His daughter (Charlotte Nicdao) has become a drug addict and his son (Will McDonald) a dealer – and they’re committing incest into the bargain.
A performance style so incoherent the actors barely seem to be in the same play.
Will Harry find salvation in the arms of Honey Barbara (Anna Samson) – the questing, enigmatic hippy-type and occasional sex worker he’s infatuated with? Will he extricate himself from a fallen colleague (Marco Chiappi) who wants to steal his identity? Will he succeed in striving to be good when he’s sold his soul for so long?
Frankly, it’s hard to care.
According to director Matthew Lutton, the artists enjoyed finding layers of madcap humour during rehearsal.
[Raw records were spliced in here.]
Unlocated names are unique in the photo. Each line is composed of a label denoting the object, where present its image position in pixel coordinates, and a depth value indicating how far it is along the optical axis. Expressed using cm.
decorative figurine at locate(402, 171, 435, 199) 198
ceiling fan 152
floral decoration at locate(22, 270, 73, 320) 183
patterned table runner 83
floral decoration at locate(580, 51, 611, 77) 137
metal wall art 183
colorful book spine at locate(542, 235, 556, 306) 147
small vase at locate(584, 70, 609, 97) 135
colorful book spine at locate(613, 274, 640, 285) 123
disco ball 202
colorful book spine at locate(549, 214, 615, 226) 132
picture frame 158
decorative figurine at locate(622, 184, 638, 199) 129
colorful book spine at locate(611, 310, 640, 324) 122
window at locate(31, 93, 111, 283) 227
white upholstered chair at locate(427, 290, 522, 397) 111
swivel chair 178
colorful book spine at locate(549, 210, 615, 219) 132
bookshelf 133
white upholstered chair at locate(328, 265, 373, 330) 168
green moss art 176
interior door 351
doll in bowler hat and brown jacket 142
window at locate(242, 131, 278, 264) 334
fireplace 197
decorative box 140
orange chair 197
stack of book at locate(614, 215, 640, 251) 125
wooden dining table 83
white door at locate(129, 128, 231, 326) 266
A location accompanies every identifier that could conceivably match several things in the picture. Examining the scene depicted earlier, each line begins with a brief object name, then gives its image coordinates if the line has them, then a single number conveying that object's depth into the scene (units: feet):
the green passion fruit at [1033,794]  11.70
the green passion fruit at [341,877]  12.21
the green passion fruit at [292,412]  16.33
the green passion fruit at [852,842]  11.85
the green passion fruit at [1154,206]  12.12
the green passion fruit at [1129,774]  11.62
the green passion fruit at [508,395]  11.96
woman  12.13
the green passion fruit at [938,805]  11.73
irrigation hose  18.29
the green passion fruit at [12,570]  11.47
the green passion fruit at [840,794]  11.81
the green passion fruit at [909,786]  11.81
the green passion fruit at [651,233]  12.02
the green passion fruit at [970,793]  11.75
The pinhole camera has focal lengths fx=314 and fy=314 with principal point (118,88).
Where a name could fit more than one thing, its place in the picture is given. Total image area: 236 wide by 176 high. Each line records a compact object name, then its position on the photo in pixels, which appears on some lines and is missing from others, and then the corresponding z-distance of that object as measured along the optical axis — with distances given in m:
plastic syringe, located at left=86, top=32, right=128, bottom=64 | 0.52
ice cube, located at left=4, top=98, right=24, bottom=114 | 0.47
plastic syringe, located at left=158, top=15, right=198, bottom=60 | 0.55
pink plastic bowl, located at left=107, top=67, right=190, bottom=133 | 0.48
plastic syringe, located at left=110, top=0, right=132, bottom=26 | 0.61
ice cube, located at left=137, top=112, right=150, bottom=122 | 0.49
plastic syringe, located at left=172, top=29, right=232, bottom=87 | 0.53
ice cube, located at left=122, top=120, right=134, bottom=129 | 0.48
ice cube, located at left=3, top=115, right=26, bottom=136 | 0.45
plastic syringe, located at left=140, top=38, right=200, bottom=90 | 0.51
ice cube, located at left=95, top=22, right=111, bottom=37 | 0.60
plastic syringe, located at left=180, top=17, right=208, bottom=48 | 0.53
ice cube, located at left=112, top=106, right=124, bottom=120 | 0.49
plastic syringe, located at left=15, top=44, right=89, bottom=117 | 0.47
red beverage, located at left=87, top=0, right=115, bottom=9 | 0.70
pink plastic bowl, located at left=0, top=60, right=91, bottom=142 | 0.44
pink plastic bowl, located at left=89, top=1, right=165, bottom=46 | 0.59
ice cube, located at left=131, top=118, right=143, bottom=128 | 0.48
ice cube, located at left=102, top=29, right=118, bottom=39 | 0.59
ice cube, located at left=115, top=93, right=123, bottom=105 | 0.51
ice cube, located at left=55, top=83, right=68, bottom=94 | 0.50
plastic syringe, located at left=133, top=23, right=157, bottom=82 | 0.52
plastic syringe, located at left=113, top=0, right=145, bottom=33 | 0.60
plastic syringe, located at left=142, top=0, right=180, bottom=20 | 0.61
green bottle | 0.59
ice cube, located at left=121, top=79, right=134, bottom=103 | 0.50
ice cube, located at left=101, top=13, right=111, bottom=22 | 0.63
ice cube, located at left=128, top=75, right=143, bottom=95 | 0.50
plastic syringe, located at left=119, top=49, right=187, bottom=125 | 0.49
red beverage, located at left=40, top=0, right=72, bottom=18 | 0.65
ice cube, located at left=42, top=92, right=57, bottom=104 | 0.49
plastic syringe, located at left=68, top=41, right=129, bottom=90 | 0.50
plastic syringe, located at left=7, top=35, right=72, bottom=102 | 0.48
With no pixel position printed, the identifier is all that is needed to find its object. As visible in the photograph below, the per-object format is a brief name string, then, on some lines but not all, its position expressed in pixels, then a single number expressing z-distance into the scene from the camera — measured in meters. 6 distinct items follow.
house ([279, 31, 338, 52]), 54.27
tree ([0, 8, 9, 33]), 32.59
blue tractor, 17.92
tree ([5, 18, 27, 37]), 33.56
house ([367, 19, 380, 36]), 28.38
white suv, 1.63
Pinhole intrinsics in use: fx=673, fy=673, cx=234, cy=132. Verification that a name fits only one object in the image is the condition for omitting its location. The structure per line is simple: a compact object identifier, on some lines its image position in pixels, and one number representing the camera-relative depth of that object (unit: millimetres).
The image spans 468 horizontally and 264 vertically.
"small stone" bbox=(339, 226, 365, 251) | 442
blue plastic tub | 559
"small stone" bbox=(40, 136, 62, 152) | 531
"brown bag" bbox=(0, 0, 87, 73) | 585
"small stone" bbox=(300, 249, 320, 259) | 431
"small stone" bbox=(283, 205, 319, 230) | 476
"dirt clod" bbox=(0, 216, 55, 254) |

Unfortunately, the sense you get from this production is of one big in-joke the audience is excluded from.
We get irritating whimsy (group choreography to the Banana Splits), larded with dutiful paraphrase from the novel and delivered in a performance style so incoherent the actors barely seem to be in the same play.
It’s strangely disengaging, all that free-floating grotesqueness, unmoored from the human complexity that should anchor it.
The design compounds the alienation: costumes of haunting ugliness, truly obnoxious sound design and a large revolving stage that alternates between frenetic folly and barren longueur.
Bliss isn’t as tedious as Lutton’s The Trial – another comic show that fell flat – but it hardly does justice to the spirit and style of this famous Australian novel.